George Aronson, a private investor from CommonWealth Resource Management spearheaded the privately funded project to capture methane from the municipal solid waste facility, Crapo Hill Landfill in Dartmouth, MA for electricity production. The Crapo Hill Landfill is a capped landfill. Landfill gas is a natural byproduct of the anaerobic decomposition of organic materials deposited over time in a landfill. Comprised predominantly of methane and carbon dioxide, landfill gas can provide about one half the heating value of natural gas. Left uncollected, these gases vent into the atmosphere contributing to global warming. By harnessing landfill gas, there is a twofold reduction in climate altering emissions; energy produced reduces the demand for carbon emitting energy production, while reducing the direct emissions from the landfill. Pumps and pipes draw gas out using 60 psi vacuums where it is used to fuel four reciprocating internal combustion engine-generator sets that produce electricity. The electricity generated at this facility is exported to the regional power grid via an interconnection with the local electric power distribution utility. It is anticipated that the site will produce 26 million kWh of electric power output for sale annually.

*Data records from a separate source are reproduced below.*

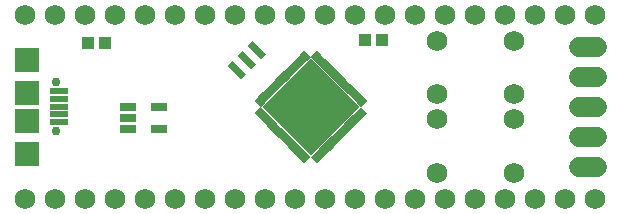
<source format=gbr>
G04 EAGLE Gerber RS-274X export*
G75*
%MOMM*%
%FSLAX34Y34*%
%LPD*%
%INSoldermask Top*%
%IPPOS*%
%AMOC8*
5,1,8,0,0,1.08239X$1,22.5*%
G01*
%ADD10R,1.603197X0.603200*%
%ADD11R,0.503200X0.753200*%
%ADD12R,5.803200X5.803200*%
%ADD13R,1.003200X1.003200*%
%ADD14C,1.727200*%
%ADD15R,1.403200X0.753200*%
%ADD16C,1.727200*%
%ADD17R,1.553200X0.603200*%
%ADD18R,2.103200X2.003200*%
%ADD19R,2.103200X2.103200*%
%ADD20C,0.753200*%


D10*
G36*
X-41955Y154673D02*
X-53290Y166008D01*
X-49025Y170273D01*
X-37690Y158938D01*
X-41955Y154673D01*
G37*
G36*
X-50440Y146188D02*
X-61775Y157523D01*
X-57510Y161788D01*
X-46175Y150453D01*
X-50440Y146188D01*
G37*
G36*
X-58925Y137702D02*
X-70260Y149037D01*
X-65995Y153302D01*
X-54660Y141967D01*
X-58925Y137702D01*
G37*
D11*
G36*
X-8565Y158534D02*
X-5006Y162093D01*
X319Y156768D01*
X-3240Y153209D01*
X-8565Y158534D01*
G37*
G36*
X-12101Y154997D02*
X-8542Y158556D01*
X-3217Y153231D01*
X-6776Y149672D01*
X-12101Y154997D01*
G37*
G36*
X-15638Y151460D02*
X-12079Y155019D01*
X-6754Y149694D01*
X-10313Y146135D01*
X-15638Y151460D01*
G37*
G36*
X-19174Y147924D02*
X-15615Y151483D01*
X-10290Y146158D01*
X-13849Y142599D01*
X-19174Y147924D01*
G37*
G36*
X-22710Y144388D02*
X-19151Y147947D01*
X-13826Y142622D01*
X-17385Y139063D01*
X-22710Y144388D01*
G37*
G36*
X-26246Y140852D02*
X-22687Y144411D01*
X-17362Y139086D01*
X-20921Y135527D01*
X-26246Y140852D01*
G37*
G36*
X-29783Y137315D02*
X-26224Y140874D01*
X-20899Y135549D01*
X-24458Y131990D01*
X-29783Y137315D01*
G37*
G36*
X-33320Y133778D02*
X-29761Y137337D01*
X-24436Y132012D01*
X-27995Y128453D01*
X-33320Y133778D01*
G37*
G36*
X-36856Y130242D02*
X-33297Y133801D01*
X-27972Y128476D01*
X-31531Y124917D01*
X-36856Y130242D01*
G37*
G36*
X-40392Y126706D02*
X-36833Y130265D01*
X-31508Y124940D01*
X-35067Y121381D01*
X-40392Y126706D01*
G37*
G36*
X-43929Y123169D02*
X-40370Y126728D01*
X-35045Y121403D01*
X-38604Y117844D01*
X-43929Y123169D01*
G37*
G36*
X-47465Y119633D02*
X-43906Y123192D01*
X-38581Y117867D01*
X-42140Y114308D01*
X-47465Y119633D01*
G37*
G36*
X-42140Y114292D02*
X-38581Y110733D01*
X-43906Y105408D01*
X-47465Y108967D01*
X-42140Y114292D01*
G37*
G36*
X-38604Y110756D02*
X-35045Y107197D01*
X-40370Y101872D01*
X-43929Y105431D01*
X-38604Y110756D01*
G37*
G36*
X-35067Y107219D02*
X-31508Y103660D01*
X-36833Y98335D01*
X-40392Y101894D01*
X-35067Y107219D01*
G37*
G36*
X-31531Y103683D02*
X-27972Y100124D01*
X-33297Y94799D01*
X-36856Y98358D01*
X-31531Y103683D01*
G37*
G36*
X-27995Y100147D02*
X-24436Y96588D01*
X-29761Y91263D01*
X-33320Y94822D01*
X-27995Y100147D01*
G37*
G36*
X-24458Y96610D02*
X-20899Y93051D01*
X-26224Y87726D01*
X-29783Y91285D01*
X-24458Y96610D01*
G37*
G36*
X-20921Y93073D02*
X-17362Y89514D01*
X-22687Y84189D01*
X-26246Y87748D01*
X-20921Y93073D01*
G37*
G36*
X-17385Y89537D02*
X-13826Y85978D01*
X-19151Y80653D01*
X-22710Y84212D01*
X-17385Y89537D01*
G37*
G36*
X-13849Y86001D02*
X-10290Y82442D01*
X-15615Y77117D01*
X-19174Y80676D01*
X-13849Y86001D01*
G37*
G36*
X-10313Y82465D02*
X-6754Y78906D01*
X-12079Y73581D01*
X-15638Y77140D01*
X-10313Y82465D01*
G37*
G36*
X-6776Y78928D02*
X-3217Y75369D01*
X-8542Y70044D01*
X-12101Y73603D01*
X-6776Y78928D01*
G37*
G36*
X-3240Y75391D02*
X319Y71832D01*
X-5006Y66507D01*
X-8565Y70066D01*
X-3240Y75391D01*
G37*
G36*
X335Y71832D02*
X3894Y75391D01*
X9219Y70066D01*
X5660Y66507D01*
X335Y71832D01*
G37*
G36*
X3871Y75369D02*
X7430Y78928D01*
X12755Y73603D01*
X9196Y70044D01*
X3871Y75369D01*
G37*
G36*
X7408Y78906D02*
X10967Y82465D01*
X16292Y77140D01*
X12733Y73581D01*
X7408Y78906D01*
G37*
G36*
X10945Y82442D02*
X14504Y86001D01*
X19829Y80676D01*
X16270Y77117D01*
X10945Y82442D01*
G37*
G36*
X14481Y85978D02*
X18040Y89537D01*
X23365Y84212D01*
X19806Y80653D01*
X14481Y85978D01*
G37*
G36*
X18017Y89514D02*
X21576Y93073D01*
X26901Y87748D01*
X23342Y84189D01*
X18017Y89514D01*
G37*
G36*
X21554Y93051D02*
X25113Y96610D01*
X30438Y91285D01*
X26879Y87726D01*
X21554Y93051D01*
G37*
G36*
X25090Y96588D02*
X28649Y100147D01*
X33974Y94822D01*
X30415Y91263D01*
X25090Y96588D01*
G37*
G36*
X28626Y100124D02*
X32185Y103683D01*
X37510Y98358D01*
X33951Y94799D01*
X28626Y100124D01*
G37*
G36*
X32163Y103660D02*
X35722Y107219D01*
X41047Y101894D01*
X37488Y98335D01*
X32163Y103660D01*
G37*
G36*
X35700Y107197D02*
X39259Y110756D01*
X44584Y105431D01*
X41025Y101872D01*
X35700Y107197D01*
G37*
G36*
X39236Y110733D02*
X42795Y114292D01*
X48120Y108967D01*
X44561Y105408D01*
X39236Y110733D01*
G37*
G36*
X44561Y123192D02*
X48120Y119633D01*
X42795Y114308D01*
X39236Y117867D01*
X44561Y123192D01*
G37*
G36*
X41025Y126728D02*
X44584Y123169D01*
X39259Y117844D01*
X35700Y121403D01*
X41025Y126728D01*
G37*
G36*
X37488Y130265D02*
X41047Y126706D01*
X35722Y121381D01*
X32163Y124940D01*
X37488Y130265D01*
G37*
G36*
X33951Y133801D02*
X37510Y130242D01*
X32185Y124917D01*
X28626Y128476D01*
X33951Y133801D01*
G37*
G36*
X30415Y137337D02*
X33974Y133778D01*
X28649Y128453D01*
X25090Y132012D01*
X30415Y137337D01*
G37*
G36*
X26879Y140874D02*
X30438Y137315D01*
X25113Y131990D01*
X21554Y135549D01*
X26879Y140874D01*
G37*
G36*
X23342Y144411D02*
X26901Y140852D01*
X21576Y135527D01*
X18017Y139086D01*
X23342Y144411D01*
G37*
G36*
X19806Y147947D02*
X23365Y144388D01*
X18040Y139063D01*
X14481Y142622D01*
X19806Y147947D01*
G37*
G36*
X16270Y151483D02*
X19829Y147924D01*
X14504Y142599D01*
X10945Y146158D01*
X16270Y151483D01*
G37*
G36*
X12733Y155019D02*
X16292Y151460D01*
X10967Y146135D01*
X7408Y149694D01*
X12733Y155019D01*
G37*
G36*
X9196Y158556D02*
X12755Y154997D01*
X7430Y149672D01*
X3871Y153231D01*
X9196Y158556D01*
G37*
G36*
X5660Y162093D02*
X9219Y158534D01*
X3894Y153209D01*
X335Y156768D01*
X5660Y162093D01*
G37*
D12*
G36*
X327Y73266D02*
X-40707Y114300D01*
X327Y155334D01*
X41361Y114300D01*
X327Y73266D01*
G37*
D13*
X-173475Y168275D03*
X-188475Y168275D03*
D14*
X227330Y165100D02*
X242570Y165100D01*
X242570Y139700D02*
X227330Y139700D01*
X227330Y114300D02*
X242570Y114300D01*
X242570Y88900D02*
X227330Y88900D01*
X227330Y63500D02*
X242570Y63500D01*
D15*
X-154288Y114275D03*
X-154288Y104775D03*
X-154288Y95275D03*
X-128288Y95275D03*
X-128288Y114275D03*
D16*
X172212Y125032D03*
X172212Y170244D03*
X107188Y125032D03*
X107188Y170244D03*
D17*
X-212963Y114300D03*
X-212963Y107800D03*
X-212963Y120800D03*
X-212963Y127300D03*
X-212963Y101300D03*
D18*
X-239713Y74300D03*
D19*
X-239713Y102300D03*
X-239713Y126300D03*
D18*
X-239713Y154300D03*
D20*
X-215213Y135050D03*
X-215213Y93550D03*
D16*
X241300Y36513D03*
X215900Y36513D03*
X190500Y36513D03*
X165100Y36513D03*
X139700Y36513D03*
X114300Y36513D03*
X88900Y36513D03*
X63500Y36513D03*
X38100Y36513D03*
X12700Y36513D03*
X-12700Y36513D03*
X-38100Y36513D03*
X-63500Y36513D03*
X-88900Y36513D03*
X-114300Y36513D03*
X-139700Y36513D03*
X-165100Y36513D03*
X-190500Y36513D03*
X-215900Y36513D03*
X-241300Y36513D03*
X-241300Y192088D03*
X-215900Y192088D03*
X-190500Y192088D03*
X-165100Y192088D03*
X-139700Y192088D03*
X-114300Y192088D03*
X-88900Y192088D03*
X-63500Y192088D03*
X-38100Y192088D03*
X-12700Y192088D03*
X12700Y192088D03*
X38100Y192088D03*
X63500Y192088D03*
X88900Y192088D03*
X114300Y192088D03*
X139700Y192088D03*
X165100Y192088D03*
X190500Y192088D03*
X215900Y192088D03*
X241300Y192088D03*
X106998Y103569D03*
X106998Y58357D03*
X172022Y103569D03*
X172022Y58357D03*
D13*
X46010Y170985D03*
X61010Y170985D03*
M02*

</source>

Interestingly, CommonWealth Resource Management has begun to use the LFG site as a unique opportunity for individuals to contribute to emission reductions. Renewable Energy Credits are often sources of income for such sites. Awarded to facilities that provide renewable energy, they can be sold wholesale to industries that are exceeding their emissions quotas in an effort to limit emission growth. CommonWealth has decided to make these RECs available for sale at the retail level. Individuals that choose to purchase credits through their subsidiary e-BlueHorizons LLC are able to take credits off the market and ensure that they will never be used to justify emission production.

Hull Wind II

Another cap-closed landfill in Hull, MA has proved to be an ideal location for the second wind turbine in the Hull Wind project begun in 1997. Andrew Stern of the Citizens Advocates for Renewable Energy explains the success of a community based organization driving Brownfield revitalization. The turbine sits atop a 20 meter landfill, supported by 30 foot pilings that sink just above the membrane capping the landfill. It is anticipated that this turbine alone with produce 4,500 MW per year. Since it went online in May of 2006, it has already produced over 18,000 MW. Combined with the first turbine installed in 2001, wind will supply 13% of Hull’s electrical load. Plans for four additional offshore turbines are expected to cover 100% of the load on average.

Hope in Desolation

The innovative revitalization of each of these Brownfield sites has provided hope for environmentally and economically downtrodden communities. The desolation of abandoned mines, landfills and industrial parks has for too long epitomized the standard of living of many communities. While we may never be able to restore these sites to their original pristine levels, they can be controlled through subterranean capping membranes and reused to revitalize neighborhoods. In each of the examples sited above, this is achieved while contributing to the renewable energy revolution. The communities surrounding each of these sites have experienced increases in property values and supported many local jobs. Those of us immersed in the field of environmental studies are constantly faced with bleak statistics. It seems that the more we learn about ecosystems, the atmosphere and climate patterns, we find ourselves further and further down an irreversible path. While neither the damage our energy production has done to the atmosphere nor the damage our industries have done to our land can be reversed, the examples sited above prove that we can indeed change our trajectory and begin to correct some of the damage that we have done. Indeed there is hope in desolation.